<<<<

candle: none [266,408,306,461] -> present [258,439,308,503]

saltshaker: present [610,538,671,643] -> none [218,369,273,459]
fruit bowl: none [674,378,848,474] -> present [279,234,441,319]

>>>>
<<<<

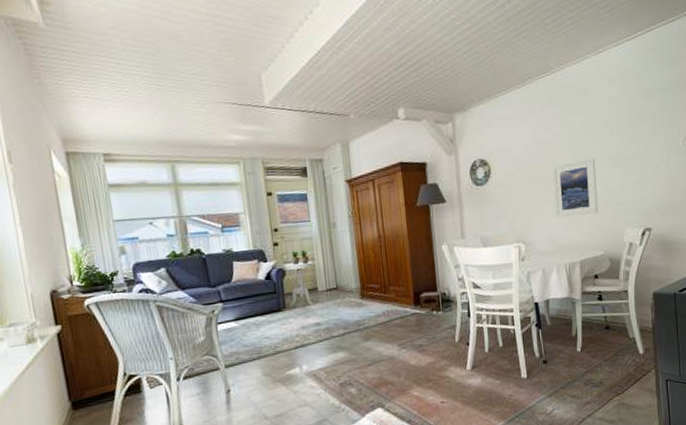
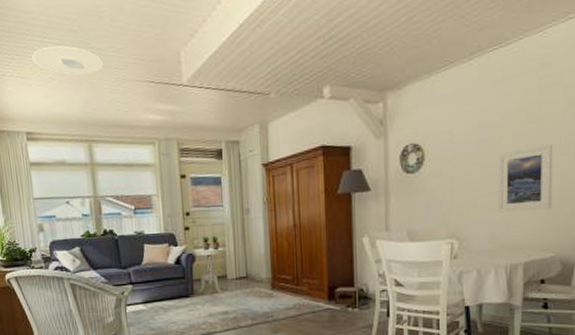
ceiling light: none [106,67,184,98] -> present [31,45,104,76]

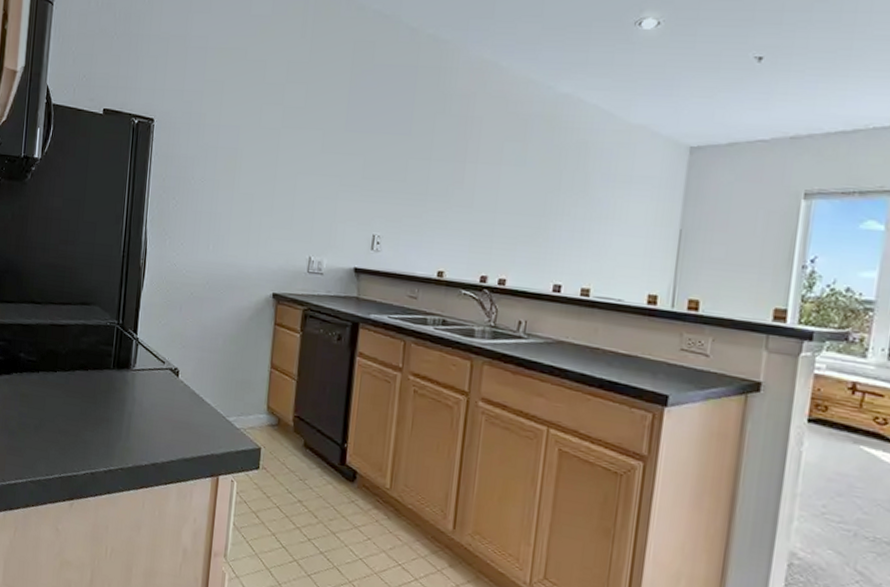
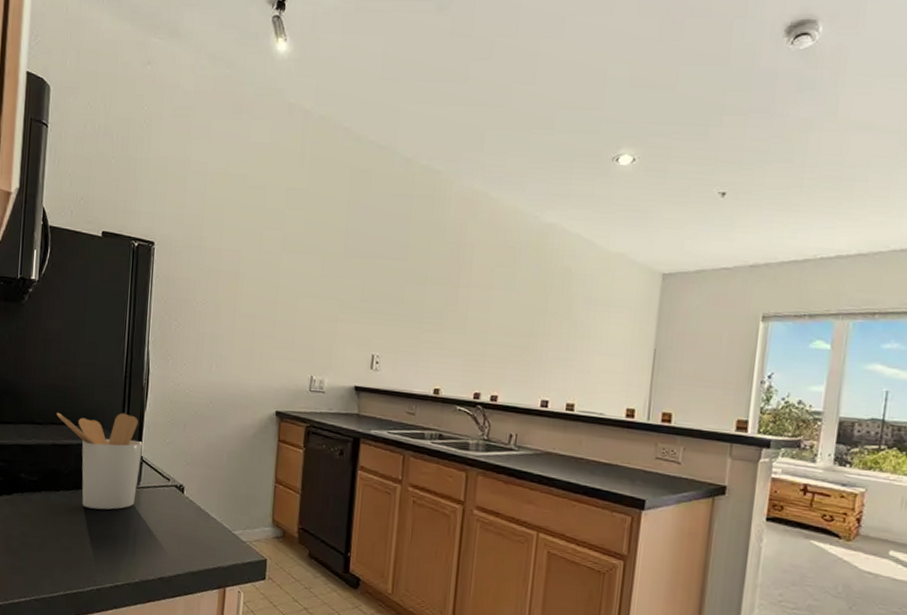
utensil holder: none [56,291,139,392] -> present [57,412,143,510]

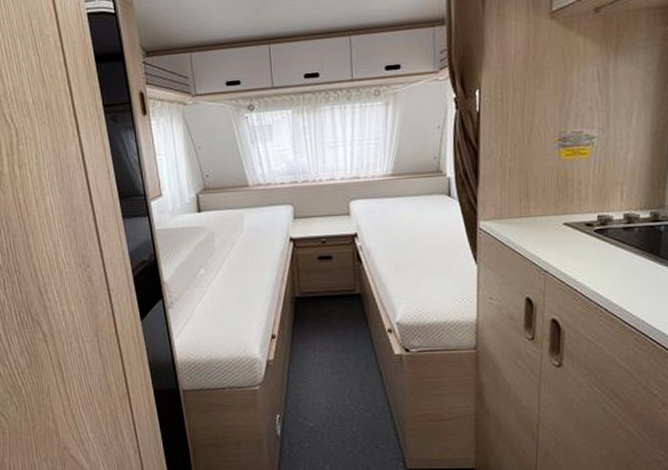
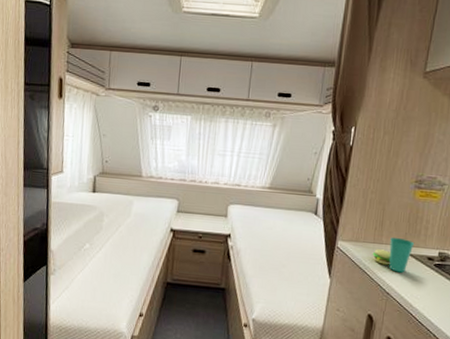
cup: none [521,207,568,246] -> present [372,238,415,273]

>>>>
<<<<

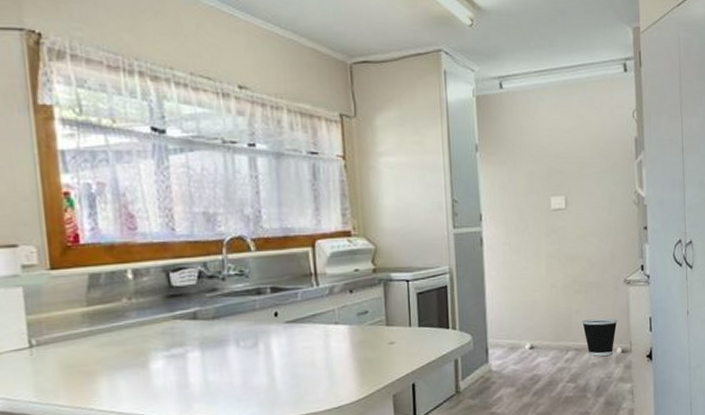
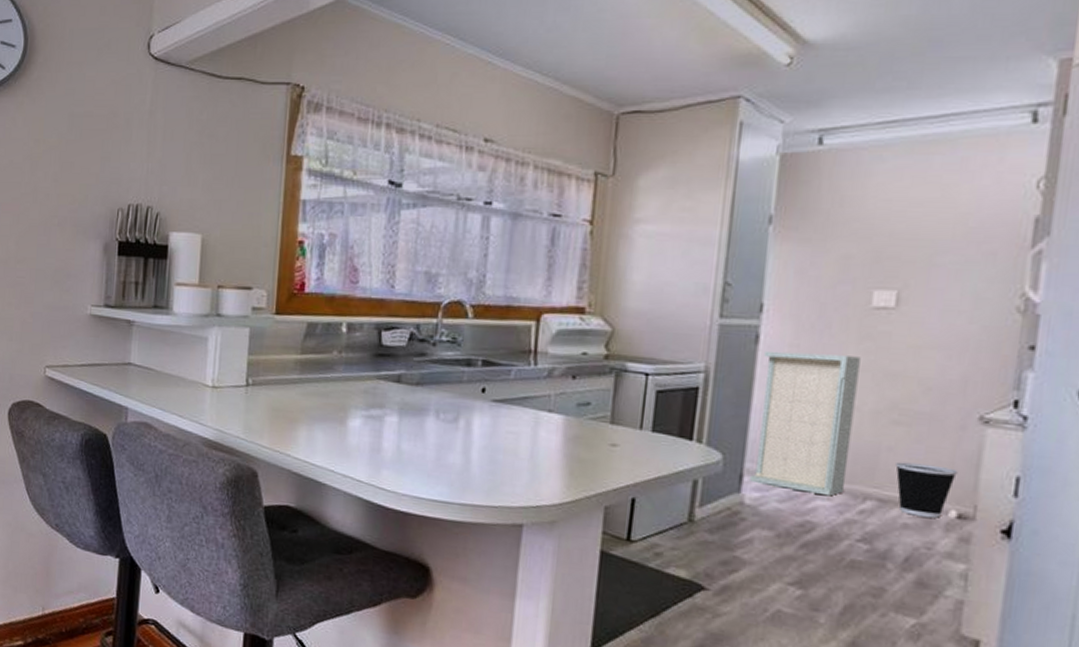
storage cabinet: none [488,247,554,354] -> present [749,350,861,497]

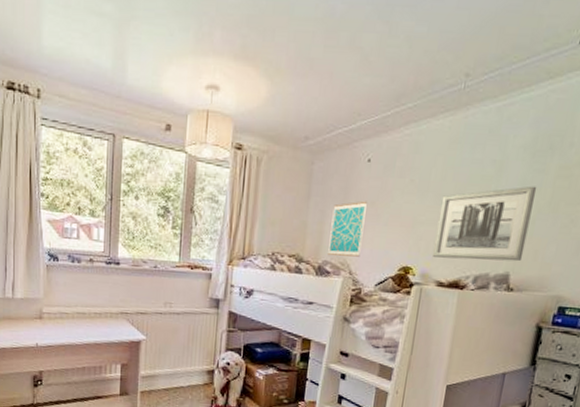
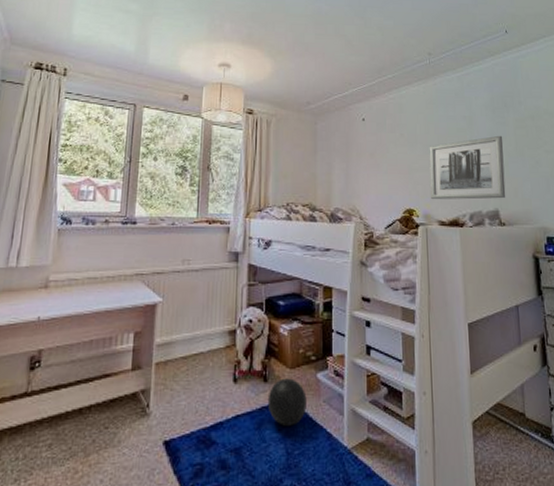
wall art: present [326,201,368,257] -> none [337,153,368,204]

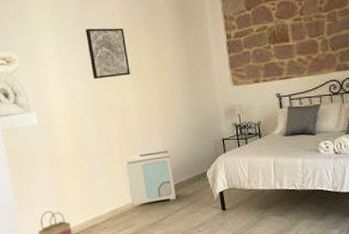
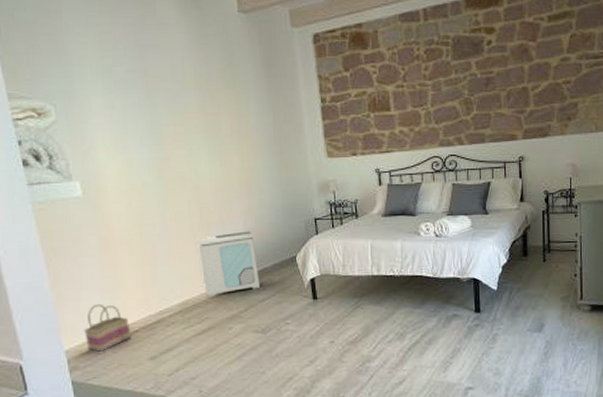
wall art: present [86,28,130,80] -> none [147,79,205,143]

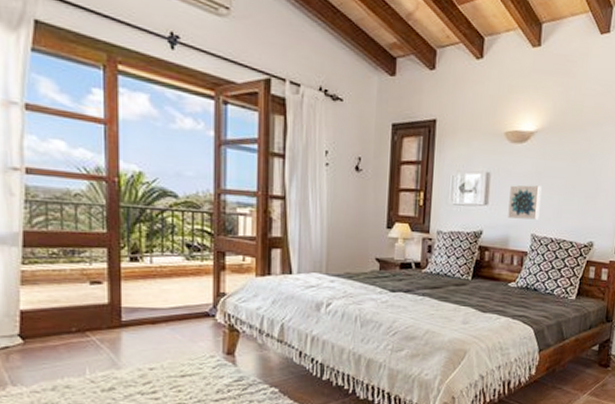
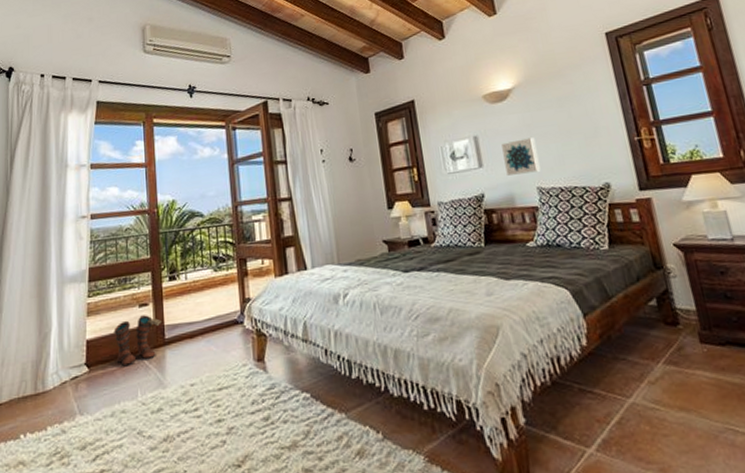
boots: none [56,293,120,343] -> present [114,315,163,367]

>>>>

*Instructions to follow:* Across the entries, how many lines contain "wall"? Reply with the number only.

*Output of the task:* 2